Sibeko believes there are huge opportunities for such ‘self-actualization’. “More than 80 per cent of what we consume in South Africa, for example, comes from outside the continent. So there are obvious opportunities there for people to make many products,” he said.
John Veihmeyer, Global Chairman of KPMG International USA, said, “There is a tremendous amount of interaction between the formal and informal sectors in Africa – making it difficult to distinguish between the two.”
He added that policy initiatives that aim to build economies should not seek to differentiate between these two elements.

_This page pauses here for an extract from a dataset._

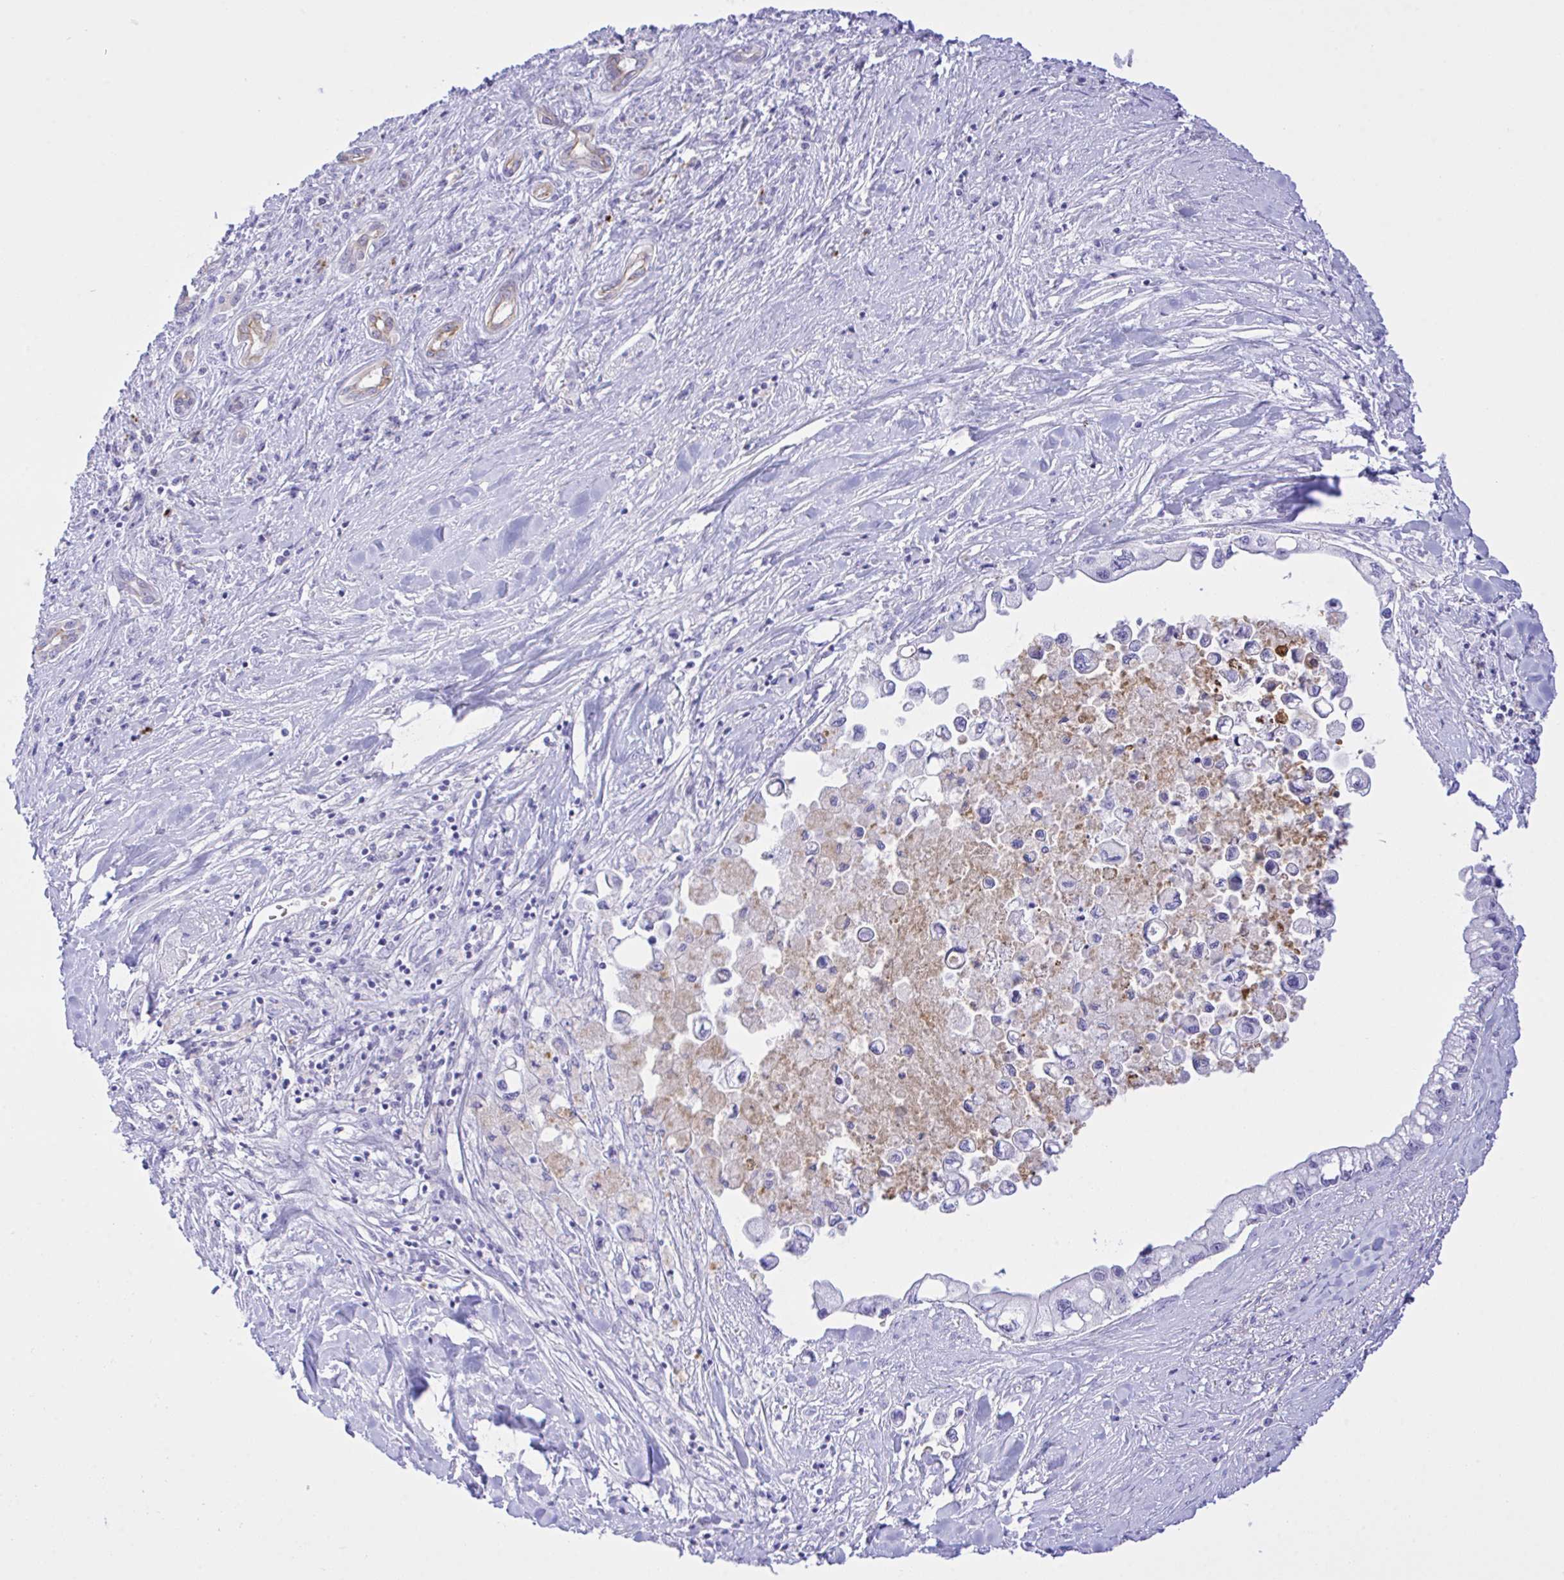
{"staining": {"intensity": "negative", "quantity": "none", "location": "none"}, "tissue": "pancreatic cancer", "cell_type": "Tumor cells", "image_type": "cancer", "snomed": [{"axis": "morphology", "description": "Adenocarcinoma, NOS"}, {"axis": "topography", "description": "Pancreas"}], "caption": "The micrograph displays no significant expression in tumor cells of pancreatic cancer.", "gene": "ZNF221", "patient": {"sex": "male", "age": 61}}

It is not an either-or situation. “Growth should be about lifting all boats in the sea.”
Winnie Byanyima, who is the Executive Director for Oxfam International raised her voice for poor communities outside the formal sector to be given more access to the supply chain.
She asked that governments to ensure that, with such access, fair prices are paid, there is protection against low wages, there is risk insurance against changing weather and a system of credit access is introduced.
With the ultimate aim to bring the informal sector into the formal sector and into the tax base, said Amissah-Arthur, the Ghanaian government has set up a pension system for rural farmers.
“They are small steps, but they are progress towards bringing the informal sector closer to the formal,” he added.